• _Material for this task_
◆ ◆ ◆
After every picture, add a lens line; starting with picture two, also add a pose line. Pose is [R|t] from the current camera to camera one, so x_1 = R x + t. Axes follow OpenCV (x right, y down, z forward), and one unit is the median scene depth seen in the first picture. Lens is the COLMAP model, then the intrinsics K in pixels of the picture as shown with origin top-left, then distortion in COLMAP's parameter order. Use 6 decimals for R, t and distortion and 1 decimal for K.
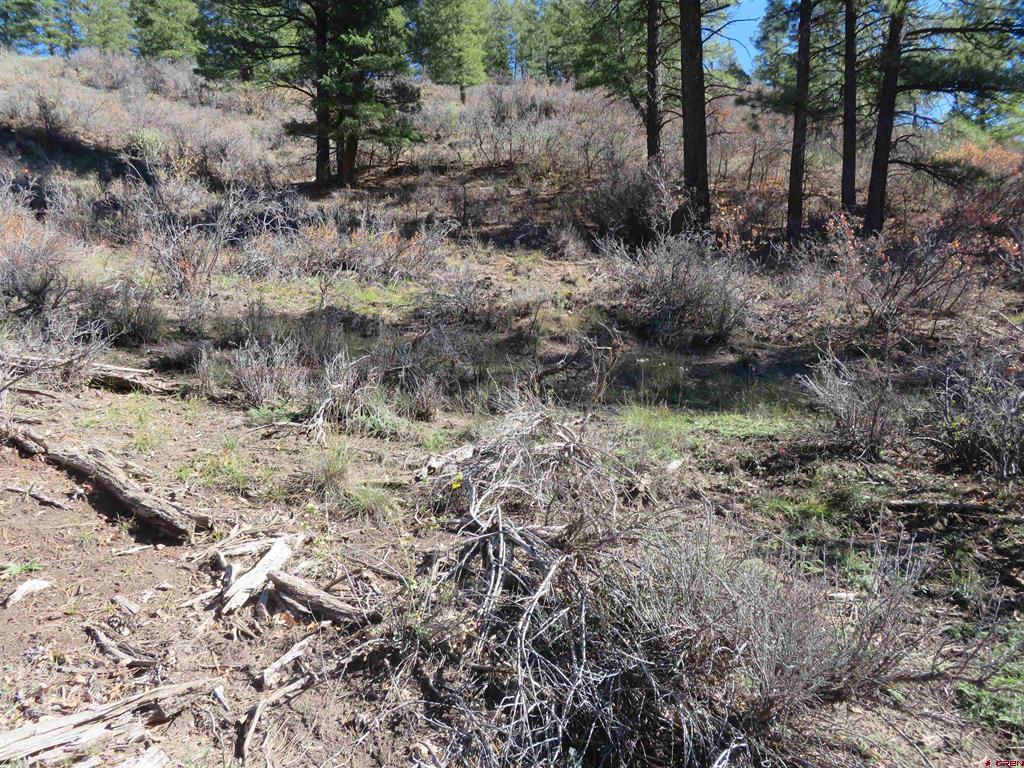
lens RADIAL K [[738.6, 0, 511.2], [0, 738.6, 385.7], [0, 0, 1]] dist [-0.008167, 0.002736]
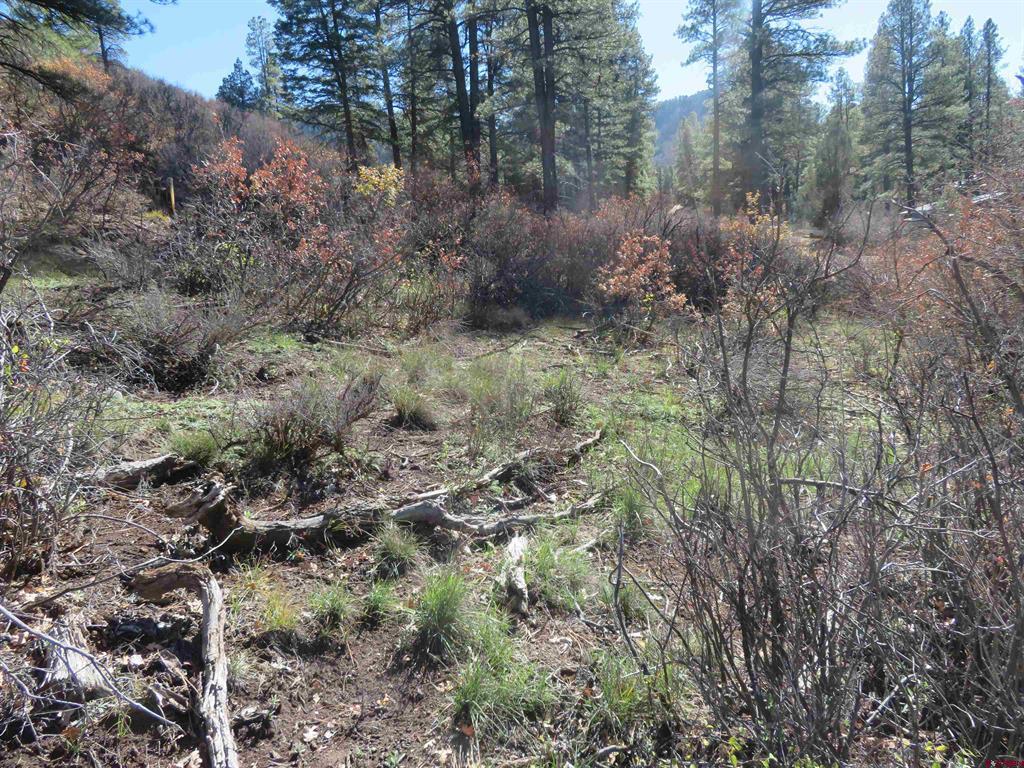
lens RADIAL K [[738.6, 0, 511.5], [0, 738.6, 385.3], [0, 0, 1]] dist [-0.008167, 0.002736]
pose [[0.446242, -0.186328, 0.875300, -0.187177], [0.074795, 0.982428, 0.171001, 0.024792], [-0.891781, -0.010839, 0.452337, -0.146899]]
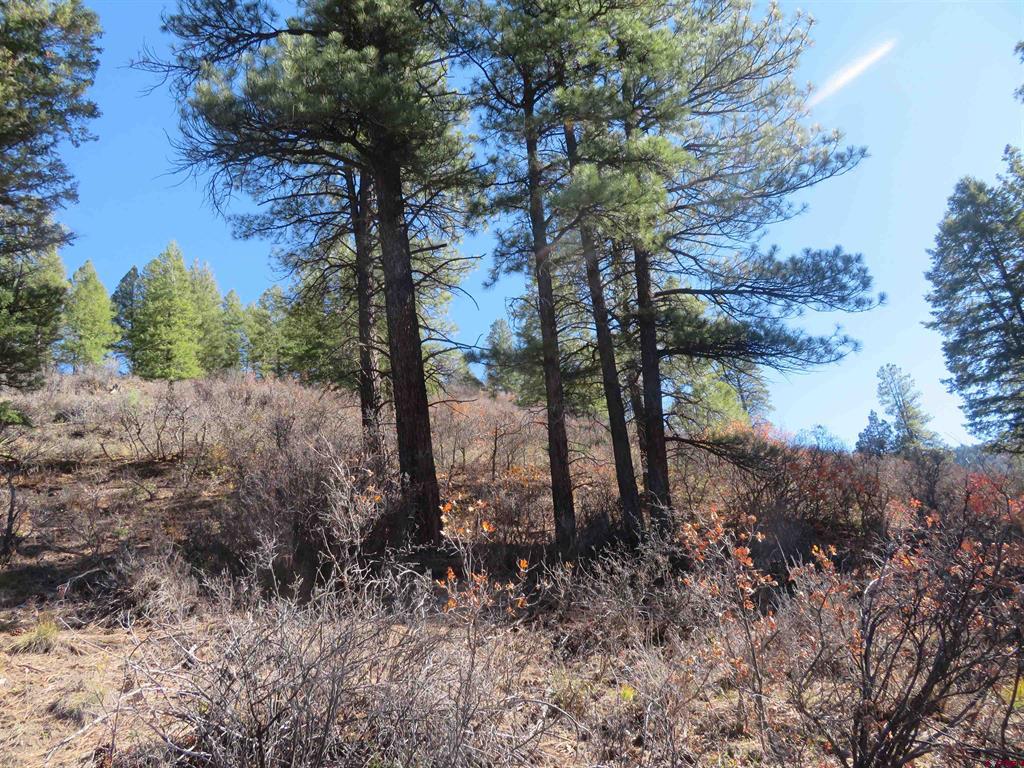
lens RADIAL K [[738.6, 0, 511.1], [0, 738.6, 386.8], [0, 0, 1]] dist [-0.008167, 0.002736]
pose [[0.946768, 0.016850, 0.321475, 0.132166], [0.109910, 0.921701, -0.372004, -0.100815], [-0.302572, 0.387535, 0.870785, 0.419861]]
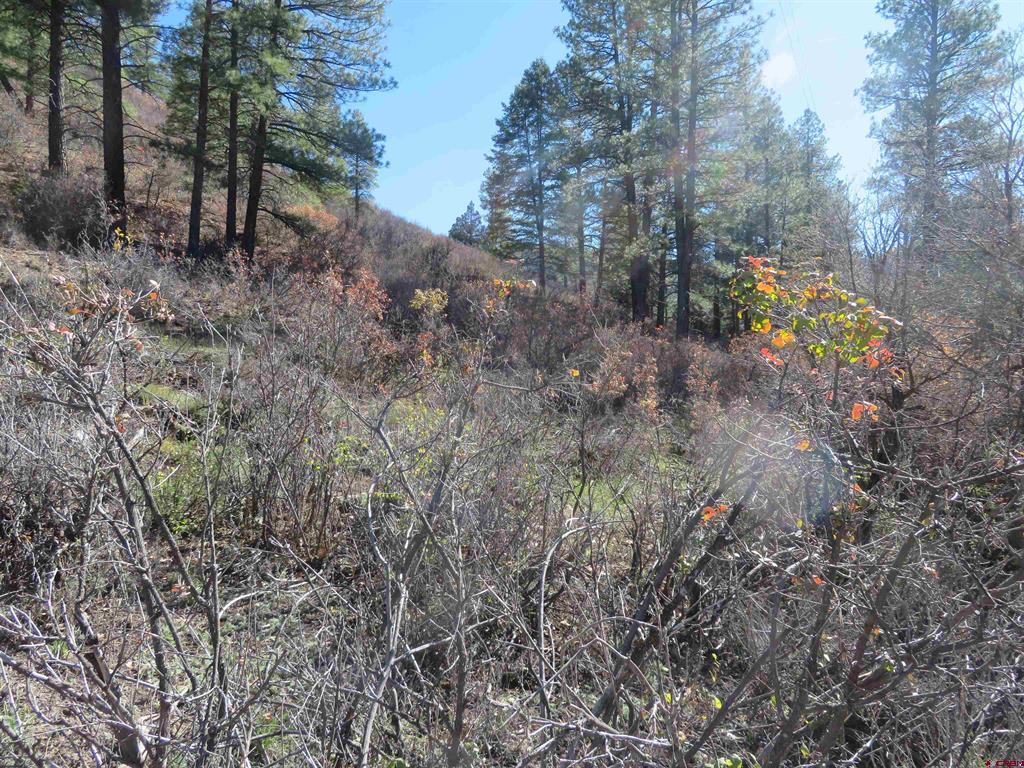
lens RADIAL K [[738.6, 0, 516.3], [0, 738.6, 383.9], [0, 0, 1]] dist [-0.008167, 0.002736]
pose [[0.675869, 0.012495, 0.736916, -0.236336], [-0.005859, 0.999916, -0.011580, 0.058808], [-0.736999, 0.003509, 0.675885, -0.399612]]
◆ ◆ ◆
• _Try it_
Leave the pictures out and transcribe the remaining material exactly.

• _Answer space_
After every picture, add a lens line; starting with picture two, also add a pose line. Pose is [R|t] from the current camera to camera one, so x_1 = R x + t. Axes follow OpenCV (x right, y down, z forward), and one unit is the median scene depth seen in the first picture. Lens is the COLMAP model, then the intrinsics K in pixels of the picture as shown with origin top-left, then distortion in COLMAP's parameter order. Use 6 decimals for R, t and distortion and 1 decimal for K.
lens RADIAL K [[738.6, 0, 511.2], [0, 738.6, 385.7], [0, 0, 1]] dist [-0.008167, 0.002736]
lens RADIAL K [[738.6, 0, 511.5], [0, 738.6, 385.3], [0, 0, 1]] dist [-0.008167, 0.002736]
pose [[0.446242, -0.186328, 0.875300, -0.187177], [0.074795, 0.982428, 0.171001, 0.024792], [-0.891781, -0.010839, 0.452337, -0.146899]]
lens RADIAL K [[738.6, 0, 511.1], [0, 738.6, 386.8], [0, 0, 1]] dist [-0.008167, 0.002736]
pose [[0.946768, 0.016850, 0.321475, 0.132166], [0.109910, 0.921701, -0.372004, -0.100815], [-0.302572, 0.387535, 0.870785, 0.419861]]
lens RADIAL K [[738.6, 0, 516.3], [0, 738.6, 383.9], [0, 0, 1]] dist [-0.008167, 0.002736]
pose [[0.675869, 0.012495, 0.736916, -0.236336], [-0.005859, 0.999916, -0.011580, 0.058808], [-0.736999, 0.003509, 0.675885, -0.399612]]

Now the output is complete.